L’Ordre des Chevaliers Maçons Élus Coëns de l’Univers -
L’Ordre des Chevaliers Maçons Élus Coëns de l’Univers
Extrait d’un texte de Robert Amadou
L’Ordre des Chevaliers Maçons Élus Coëns de l’Univers apparaît au début des années 1760. Il est porté, annoncé, dirigé, par un personnage énigmatique qui s’appelle Martines de Pasqually. D’où vient-il ? On n’en sait rien. Selon la plus grande probabilité, du moins à mon avis, c’était un marrane d’origine espagnole, sa famille étant vraisemblablement originaire d’Alicante et venant peut-être de Majorque. Martines de Pasqually apparaît lui, à la fin des années 1750, dans les milieux maçonniques français et ce n’est donc qu’au début des années 60 qu’il commence à monter ou à démasquer son Ordre des chevaliers maçons Élus coëns de l’univers.
Ordre, est un terme usuel que l’on applique à la haute maçonnerie, si l’on peut dire. « Chevalier » est également un terme très fréquent parmi les titres de hauts grades. Maçon, il faut insister sur le fait qu’il s’agit bien d’un ordre maçonnique selon Martines.

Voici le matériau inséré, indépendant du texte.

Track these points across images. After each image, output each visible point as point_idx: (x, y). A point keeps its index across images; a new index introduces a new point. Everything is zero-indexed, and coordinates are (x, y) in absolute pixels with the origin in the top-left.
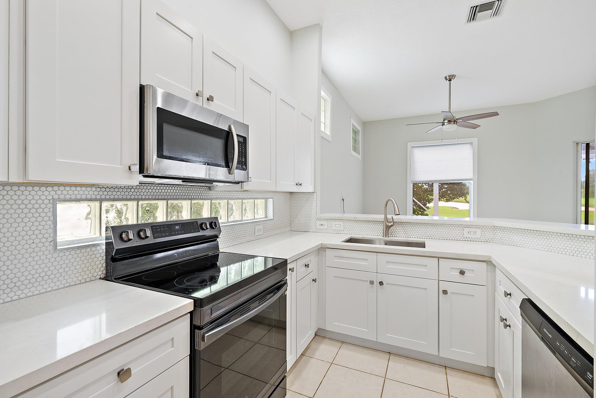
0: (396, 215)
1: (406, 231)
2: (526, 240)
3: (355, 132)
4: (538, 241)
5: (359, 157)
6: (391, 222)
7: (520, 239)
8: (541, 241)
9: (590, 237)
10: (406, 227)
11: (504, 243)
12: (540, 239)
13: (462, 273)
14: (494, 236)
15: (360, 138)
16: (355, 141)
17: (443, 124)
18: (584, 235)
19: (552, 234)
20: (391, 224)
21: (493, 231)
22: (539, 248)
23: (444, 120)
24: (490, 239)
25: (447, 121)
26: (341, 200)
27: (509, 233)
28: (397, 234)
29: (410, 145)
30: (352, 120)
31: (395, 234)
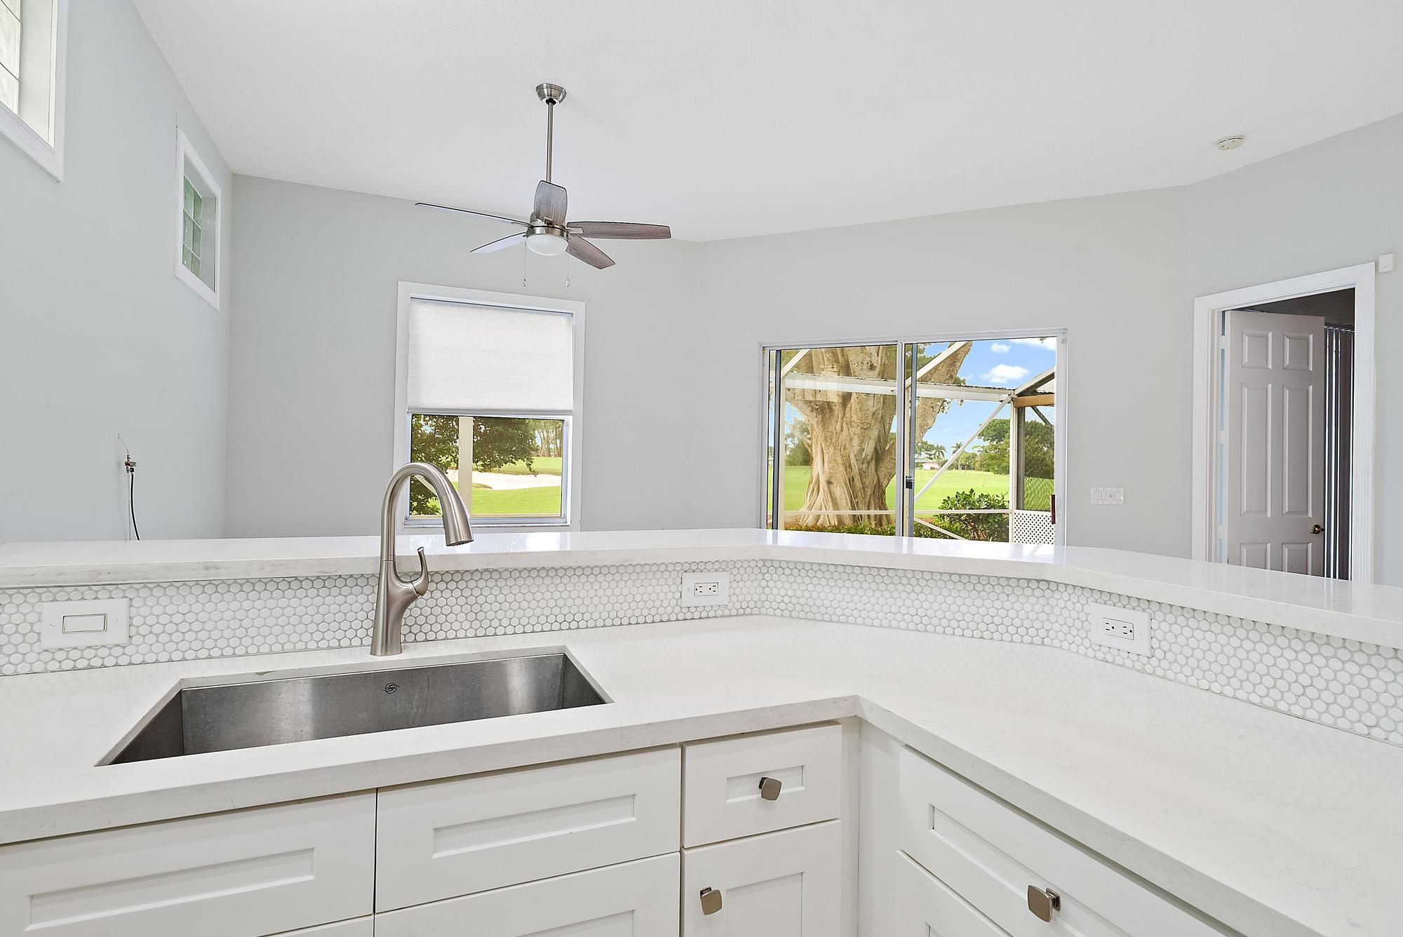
0: (453, 545)
1: (476, 608)
2: (856, 598)
3: (197, 199)
4: (891, 601)
5: (215, 299)
6: (413, 577)
7: (839, 597)
8: (899, 602)
9: (1020, 581)
10: (476, 592)
11: (795, 614)
12: (895, 595)
13: (769, 788)
14: (763, 593)
15: (218, 225)
16: (196, 233)
17: (531, 230)
18: (1007, 576)
19: (927, 576)
20: (416, 584)
21: (760, 576)
22: (894, 623)
23: (537, 215)
24: (752, 605)
25: (543, 224)
26: (119, 464)
27: (807, 580)
28: (436, 627)
29: (405, 289)
30: (183, 137)
31: (426, 628)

Élu coën de l’univers, c’est cela finalement qui est intéressant : Élu veut dire choisi ; coën, veut dire prêtre, on peut dire les « élus cohanim » si l’on veut être pédant, mais l’on dit les Élus coëns. Cet hébreu un peu vacillant est caractéristique de Martines.
Élu coën de l’univers : qu’est-ce que ça signifie ? Je crois qu’on peut, si vous le voulez bien, entrer dans le vif du sujet après ce petit préambule historique. Pour Martines de Pasqually, l’homme a une tâche à remplir dans ce monde, c’est de se réconcilier avec Dieu et de travailler à la réintégration universelle c’est-à-dire au retour de tous les êtres. Réintégration où ? En Dieu qui les a émanés ou qui les a créés. Afin d’opérer cette réconciliation, qui est une sorte de divinisation, comme dans la théurgie des anciens, en particulier des néoplatoniciens, et de franchir du même coup une étape, d’aider le monde à franchir une étape vers la réintégration finale qui correspond à peu près, à ce que des Pères grecs ont appelé l’apocatastase, c’est-à-dire le retour de tout dans l’Un pour faire bref, Martines de Pasqually prescrit des rites théurgiques.
Mais il ne s’agit pas, contrairement à la théurgie antique et même contrairement à la théurgie du moyen âge ou de la Renaissance, il ne s’agit pas ou il ne s’agit plus seulement d’une opération qui travaille avec les anges dans un but personnel ou au profit de quelqu’un d’autre, il s’agit d’accomplir le culte primitif, de célébrer le culte primitif. Et c’est là, je pense, le mot clé. Martines de Pasqually, dans son grand ouvrage, le Traité sur (ou de) la réintégration des êtres, n’emploie pas le mot théurgie. Il l’emploie un peu, de-ci de-là, ailleurs, et c’est vrai qu’il enseigne un culte théurgique, mais il enseigne d’abord un culte, un culte qui est le culte primitif, ce culte primitif qui remonte à Noé et, au-delà ou en deçà de Noé, qui remonte à Adam. Ce culte primitif est donc destiné à accomplir la réconciliation individuelle. Mais cette réconciliation ne sera parfaite pour chaque homme que lorsque le monde entier sera réintégré, étant entendu que la matière réintégrée cela signifie la matière anéantie puisque son principe étant le néant, sa réintégration ne peut se faire que dans le néant c’est-à-dire qu’elle disparaîtra, sauf les formes transmuées.